## Data:

((

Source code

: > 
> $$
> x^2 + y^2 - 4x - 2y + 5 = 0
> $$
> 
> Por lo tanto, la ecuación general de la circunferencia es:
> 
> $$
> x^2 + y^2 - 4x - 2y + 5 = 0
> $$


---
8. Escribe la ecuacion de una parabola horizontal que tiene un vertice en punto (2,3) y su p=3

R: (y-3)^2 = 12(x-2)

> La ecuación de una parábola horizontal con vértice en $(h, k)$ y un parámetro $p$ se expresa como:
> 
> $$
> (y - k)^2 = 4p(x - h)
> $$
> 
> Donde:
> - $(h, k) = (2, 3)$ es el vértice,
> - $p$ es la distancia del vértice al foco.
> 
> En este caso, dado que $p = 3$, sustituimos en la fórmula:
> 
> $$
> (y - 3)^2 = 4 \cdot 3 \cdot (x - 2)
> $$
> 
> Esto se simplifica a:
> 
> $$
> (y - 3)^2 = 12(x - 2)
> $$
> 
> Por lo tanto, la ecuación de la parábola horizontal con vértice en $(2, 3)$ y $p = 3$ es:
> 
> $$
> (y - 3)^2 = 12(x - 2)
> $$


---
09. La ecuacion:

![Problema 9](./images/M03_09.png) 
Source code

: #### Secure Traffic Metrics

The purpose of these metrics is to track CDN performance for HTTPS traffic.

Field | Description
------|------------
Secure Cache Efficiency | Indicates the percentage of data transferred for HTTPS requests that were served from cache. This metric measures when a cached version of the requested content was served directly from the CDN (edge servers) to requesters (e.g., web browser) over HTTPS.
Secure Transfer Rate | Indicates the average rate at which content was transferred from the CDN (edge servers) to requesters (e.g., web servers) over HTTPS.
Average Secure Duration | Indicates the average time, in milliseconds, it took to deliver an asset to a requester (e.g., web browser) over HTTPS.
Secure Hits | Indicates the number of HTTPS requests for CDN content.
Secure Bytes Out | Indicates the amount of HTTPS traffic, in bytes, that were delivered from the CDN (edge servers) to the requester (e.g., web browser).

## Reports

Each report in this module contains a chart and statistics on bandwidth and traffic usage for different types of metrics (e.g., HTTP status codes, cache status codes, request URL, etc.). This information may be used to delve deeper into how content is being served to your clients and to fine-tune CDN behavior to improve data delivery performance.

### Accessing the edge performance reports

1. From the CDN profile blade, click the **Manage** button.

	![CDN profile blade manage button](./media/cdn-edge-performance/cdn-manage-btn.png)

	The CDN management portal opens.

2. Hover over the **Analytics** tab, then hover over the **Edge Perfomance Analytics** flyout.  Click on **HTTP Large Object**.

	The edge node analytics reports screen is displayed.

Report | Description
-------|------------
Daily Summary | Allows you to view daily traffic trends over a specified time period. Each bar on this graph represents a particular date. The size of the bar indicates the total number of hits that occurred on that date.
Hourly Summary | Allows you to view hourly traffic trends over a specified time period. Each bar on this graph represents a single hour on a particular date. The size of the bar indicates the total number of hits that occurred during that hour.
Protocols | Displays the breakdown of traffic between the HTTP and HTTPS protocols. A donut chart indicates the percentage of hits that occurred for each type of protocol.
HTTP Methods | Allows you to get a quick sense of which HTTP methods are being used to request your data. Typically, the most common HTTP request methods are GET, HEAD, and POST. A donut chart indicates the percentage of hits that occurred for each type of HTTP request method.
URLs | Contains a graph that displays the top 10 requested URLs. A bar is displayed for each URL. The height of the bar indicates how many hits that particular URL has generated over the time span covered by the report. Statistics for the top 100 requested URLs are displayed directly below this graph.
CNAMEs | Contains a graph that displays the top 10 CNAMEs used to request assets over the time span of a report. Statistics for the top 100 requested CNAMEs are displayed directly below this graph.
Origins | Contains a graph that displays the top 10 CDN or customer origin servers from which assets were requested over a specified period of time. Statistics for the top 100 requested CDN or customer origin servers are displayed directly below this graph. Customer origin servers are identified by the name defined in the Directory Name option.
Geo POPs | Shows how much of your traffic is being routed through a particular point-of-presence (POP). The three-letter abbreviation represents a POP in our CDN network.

))

## Assigned task:
Transcribe every one of the lines above character for character, with nothing left out.

## Result of the task:
Source code

: > 
> $$
> x^2 + y^2 - 4x - 2y + 5 = 0
> $$
> 
> Por lo tanto, la ecuación general de la circunferencia es:
> 
> $$
> x^2 + y^2 - 4x - 2y + 5 = 0
> $$


---
8. Escribe la ecuacion de una parabola horizontal que tiene un vertice en punto (2,3) y su p=3

R: (y-3)^2 = 12(x-2)

> La ecuación de una parábola horizontal con vértice en $(h, k)$ y un parámetro $p$ se expresa como:
> 
> $$
> (y - k)^2 = 4p(x - h)
> $$
> 
> Donde:
> - $(h, k) = (2, 3)$ es el vértice,
> - $p$ es la distancia del vértice al foco.
> 
> En este caso, dado que $p = 3$, sustituimos en la fórmula:
> 
> $$
> (y - 3)^2 = 4 \cdot 3 \cdot (x - 2)
> $$
> 
> Esto se simplifica a:
> 
> $$
> (y - 3)^2 = 12(x - 2)
> $$
> 
> Por lo tanto, la ecuación de la parábola horizontal con vértice en $(2, 3)$ y $p = 3$ es:
> 
> $$
> (y - 3)^2 = 12(x - 2)
> $$


---
09. La ecuacion:

![Problema 9](./images/M03_09.png) 
Source code

: #### Secure Traffic Metrics

The purpose of these metrics is to track CDN performance for HTTPS traffic.

Field | Description
------|------------
Secure Cache Efficiency | Indicates the percentage of data transferred for HTTPS requests that were served from cache. This metric measures when a cached version of the requested content was served directly from the CDN (edge servers) to requesters (e.g., web browser) over HTTPS.
Secure Transfer Rate | Indicates the average rate at which content was transferred from the CDN (edge servers) to requesters (e.g., web servers) over HTTPS.
Average Secure Duration | Indicates the average time, in milliseconds, it took to deliver an asset to a requester (e.g., web browser) over HTTPS.
Secure Hits | Indicates the number of HTTPS requests for CDN content.
Secure Bytes Out | Indicates the amount of HTTPS traffic, in bytes, that were delivered from the CDN (edge servers) to the requester (e.g., web browser).

## Reports

Each report in this module contains a chart and statistics on bandwidth and traffic usage for different types of metrics (e.g., HTTP status codes, cache status codes, request URL, etc.). This information may be used to delve deeper into how content is being served to your clients and to fine-tune CDN behavior to improve data delivery performance.

### Accessing the edge performance reports

1. From the CDN profile blade, click the **Manage** button.

	![CDN profile blade manage button](./media/cdn-edge-performance/cdn-manage-btn.png)

	The CDN management portal opens.

2. Hover over the **Analytics** tab, then hover over the **Edge Perfomance Analytics** flyout.  Click on **HTTP Large Object**.

	The edge node analytics reports screen is displayed.

Report | Description
-------|------------
Daily Summary | Allows you to view daily traffic trends over a specified time period. Each bar on this graph represents a particular date. The size of the bar indicates the total number of hits that occurred on that date.
Hourly Summary | Allows you to view hourly traffic trends over a specified time period. Each bar on this graph represents a single hour on a particular date. The size of the bar indicates the total number of hits that occurred during that hour.
Protocols | Displays the breakdown of traffic between the HTTP and HTTPS protocols. A donut chart indicates the percentage of hits that occurred for each type of protocol.
HTTP Methods | Allows you to get a quick sense of which HTTP methods are being used to request your data. Typically, the most common HTTP request methods are GET, HEAD, and POST. A donut chart indicates the percentage of hits that occurred for each type of HTTP request method.
URLs | Contains a graph that displays the top 10 requested URLs. A bar is displayed for each URL. The height of the bar indicates how many hits that particular URL has generated over the time span covered by the report. Statistics for the top 100 requested URLs are displayed directly below this graph.
CNAMEs | Contains a graph that displays the top 10 CNAMEs used to request assets over the time span of a report. Statistics for the top 100 requested CNAMEs are displayed directly below this graph.
Origins | Contains a graph that displays the top 10 CDN or customer origin servers from which assets were requested over a specified period of time. Statistics for the top 100 requested CDN or customer origin servers are displayed directly below this graph. Customer origin servers are identified by the name defined in the Directory Name option.
Geo POPs | Shows how much of your traffic is being routed through a particular point-of-presence (POP). The three-letter abbreviation represents a POP in our CDN network.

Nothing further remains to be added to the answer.